Türkiye'yi ziyaret eden Almanya Dışişleri Bakanı Frank-Walter Steinmeier ile ortak basın toplantısı düzenyen Davutoğlu, Türkiye'nin 'terör örgütleriyle' ilişkisi olduğuna dair iddialara tepki gösterdi.
Bölgedeki 'terörden' Suriye rejiminin sorumlu olduğunu savunan Davutoğlu şöyle konuştu:
"Türkiye'nin IŞİD dahil herhangi bir şiddet ya da terör örgütüyle ilgili ilişkisi olduğuna dair elinde belgesi olan o belgeyi ortaya koymalıdır. O belgeyi ortaya koyamadan Türkiye'ye dönük böyle iddialarda bulunmak hiçbir ittifaklık ilişkisine yakışmadığı gibi, herhangi bir şekilde siyasi veya medyada yansıması bakımından da bir zemine dayanmaz. Aksine biz bunu Türkiye'ye dönük bir psikolojik medyatik operasyon olarak algılarız."
"Terörün her türlüsü Suriye ve Irak halkı, Ortadoğu halkları ve bütün insanlık için tehdittir" diyen Davutoğlu, "Aynı şekilde halkına karşı böylesi insanlık suçu işlemiş Suriye rejimi karşısında da hiçbir tolerans gösterilmemelidir" dedi.
Irak'taki politikarın mezhep ayrışmasına çözüm bulamadığını belirten Davutoğlu şöyle devam etti:
"Son dönemde Sayın Maliki'nin ve Irak'taki etkin siyasi liderlerin sürdürdükleri politikalar mezhep ayrışmasını çözücü nitelikte olmadığı için ciddi risklerle karşı karşıya kaldık. Bu yeni dönemde, yeni parlamento açılırken ve bu parlamento içinde hükümet yapılanması konuşulurken mutlaka bütün tarafların etkin olarak içinde olduğu bir çözüme yönelinmelidir. Böyle bir çözüm, terör veya şiddet yanlılarının hareket alanını daraltacaktır."

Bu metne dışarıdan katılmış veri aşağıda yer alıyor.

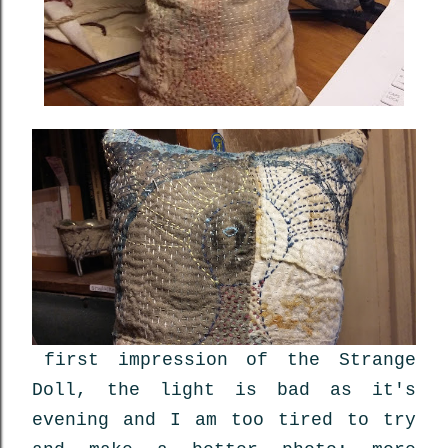
first impression of the Strange
Doll, the light is bad as it's
evening and I am too tired to try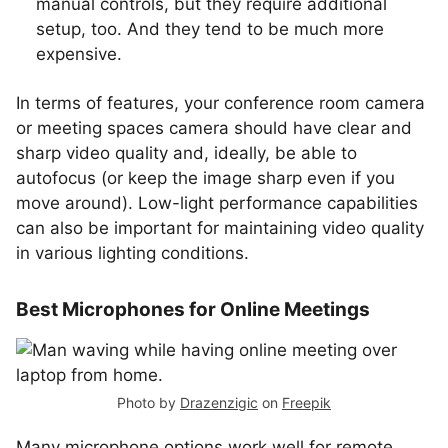
manual controls, but they require additional
setup, too. And they tend to be much more
expensive.
In terms of features, your conference room camera
or meeting spaces camera should have clear and
sharp video quality and, ideally, be able to
autofocus (or keep the image sharp even if you
move around). Low-light performance capabilities
can also be important for maintaining video quality
in various lighting conditions.
Best Microphones for Online Meetings
Photo by
Drazenzigic
on
Freepik
Many microphone options work well for remote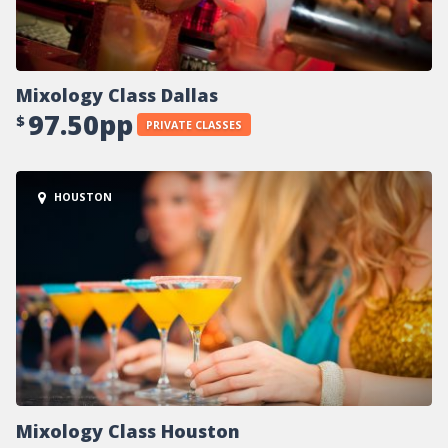
Mixology Class Dallas
97.50pp
$
PRIVATE CLASSES
HOUSTON
Mixology Class Houston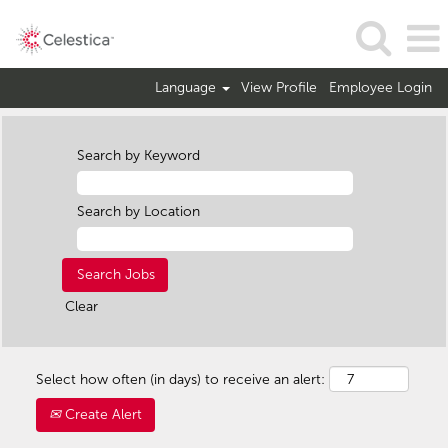
Language
View Profile
Employee Login
Search by Keyword
Search by Location
Clear
Select how often (in days) to receive an alert:
Create Alert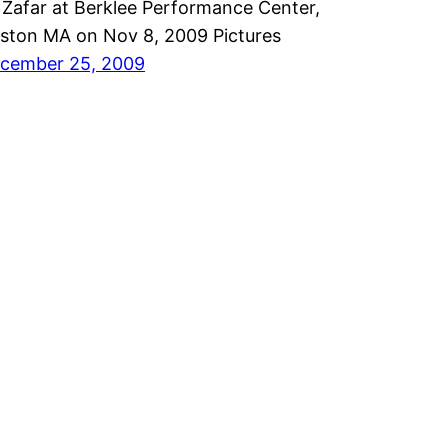
i Zafar at Berklee Performance Center,
ston MA on Nov 8, 2009 Pictures
cember 25, 2009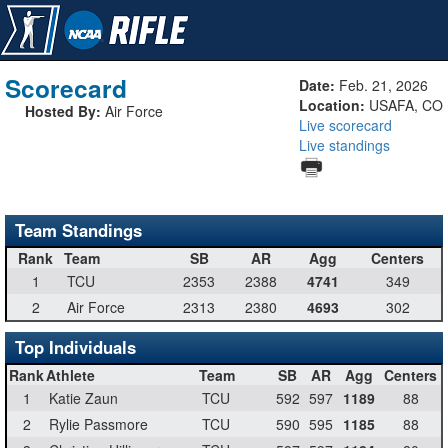
Scorecard
Date:
Feb. 21, 2026
Location:
USAFA, CO
Hosted By:
Air Force
Live scorecard
Live standings
Team Standings
Rank
Team
SB
AR
Agg
Centers
1
TCU
2353
2388
4741
349
2
Air Force
2313
2380
4693
302
Top Individuals
Rank
Athlete
Team
SB
AR
Agg
Centers
1
Katie Zaun
TCU
592
597
1189
88
2
Rylie Passmore
TCU
590
595
1185
88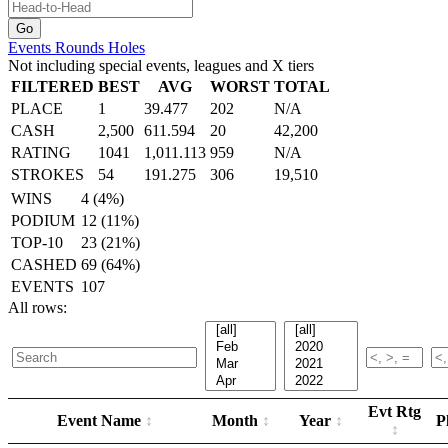
Events
Rounds
Holes
Not including special events, leagues and X tiers
FILTERED
BEST
AVG
WORST
TOTAL
PLACE
1
39.477
202
N/A
CASH
2,500
611.594
20
42,200
RATING
1041
1,011.113
959
N/A
STROKES
54
191.275
306
19,510
WINS
4 (4%)
PODIUM
12 (11%)
TOP-10
23 (21%)
CASHED
69 (64%)
EVENTS
107
All rows:
Evt Rtg
Event Name
Month
Year
P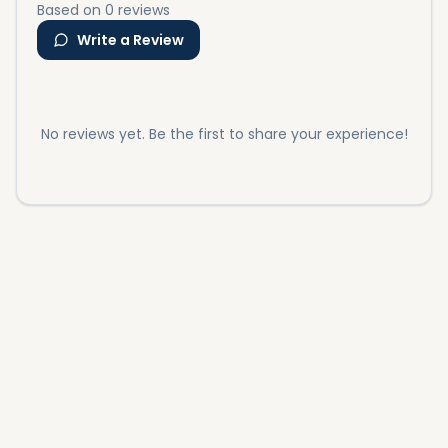
Based on 0 reviews
Write a Review
No reviews yet. Be the first to share your experience!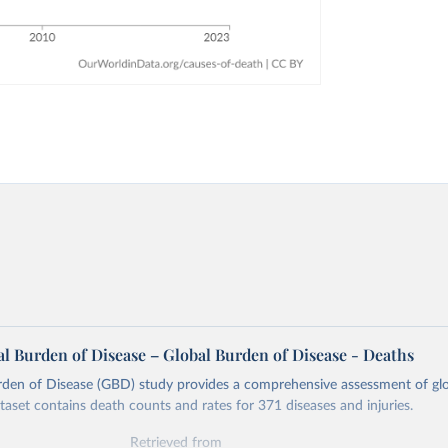
l Burden of Disease – Global Burden of Disease - Deaths
rden of Disease (GBD) study provides a comprehensive assessment of glo
ataset contains death counts and rates for 371 diseases and injuries.
Retrieved from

"IŞİD'in ilerleyişi askeri gücünden kaynaklanmıyor"
Ortak basın toplantısında konuşan Alman Bakan Steinmeier ise, Irak'ta, IŞİD'in direnişle karşılaşmadan ilerlemesinin sadece sahip olduğu askeri güçten kaynaklanmadığını söyledi. Steinmeier, "IŞİD'le Irak toplumunun hayal kırıklığına uğramış bir kesiminin, eski Baas partisinin kalıntılarının bir araya gelmesi de bu duruma katkı sağlamış olabilir" dedi.
IŞİD'in Irak'ta kendisine kalıcı olmayan bir yer edindiğini söyleyen Steinmeier, "Fakat bu durumun Irak'ın kendi içinden gelecek bir çözümü olması gerekir. Bu da toplumun hayal kırıklığına uğrayan kısmının tekrar kucaklanmasıyla olur. Bunun için de daha geniş uzlaşma gerekir" ifadelerini kullandı.